Steichen found much to inspire his photography and painting on this trip. He wrote to Stieglitz that his trip was 'one of the greatest things I have experienced-not so much from a pictorial standpoint [as from] the bigger standpoint of life... I don't know which impressed me most-the prairie or the mountains-one bigger than the other-together forming a boundless whole... Somehow, since I have been west I almost regret going to Paris-or Europe. I tell you one builds up a big wholesome respect and appreciation for those early settlers-My God what men & women they must have been' (Steichen: The Master Prints, p. 90).
The print offered here, with its dramatic cloud-filled sky and strong vertical forms, is similar to several other landscapes that Steichen produced during this period. One of these images is 'Garden of the Gods,' made on the same trip, which shares with 'The Black Canyon' a series of rocky shapes that cut into the sky. With its vertical format, and central V-shaped wedge of sky, 'Horse Chestnut Trees, Long Island' (1905) offers an even closer compositional comparison.

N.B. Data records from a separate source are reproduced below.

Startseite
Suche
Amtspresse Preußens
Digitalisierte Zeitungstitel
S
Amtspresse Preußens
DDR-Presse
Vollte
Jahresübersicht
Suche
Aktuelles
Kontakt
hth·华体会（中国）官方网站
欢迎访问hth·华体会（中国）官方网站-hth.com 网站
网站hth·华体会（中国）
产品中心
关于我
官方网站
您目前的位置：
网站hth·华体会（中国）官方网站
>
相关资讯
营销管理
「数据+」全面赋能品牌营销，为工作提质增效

While Steichen almost certainly made a number of photographs on this trip, 'The Garden of the Gods' and the photograph offered here appear to be the only surviving examples of his large-format prints of Western subjects. Possibly only two prints of 'The Garden of the Gods' exist, one in the Alfred Stieglitz Collection at the Metropolitan Museum of Art. The print of the The Black Canyon offered here is believed to be unique.
Flora Stieglitz Straus was Alfred Stieglitz's niece. In addition to Black Canyon, she donated one other Steichen photograph to the Museum in 1975: a portrait of her father, Leopold Stieglitz.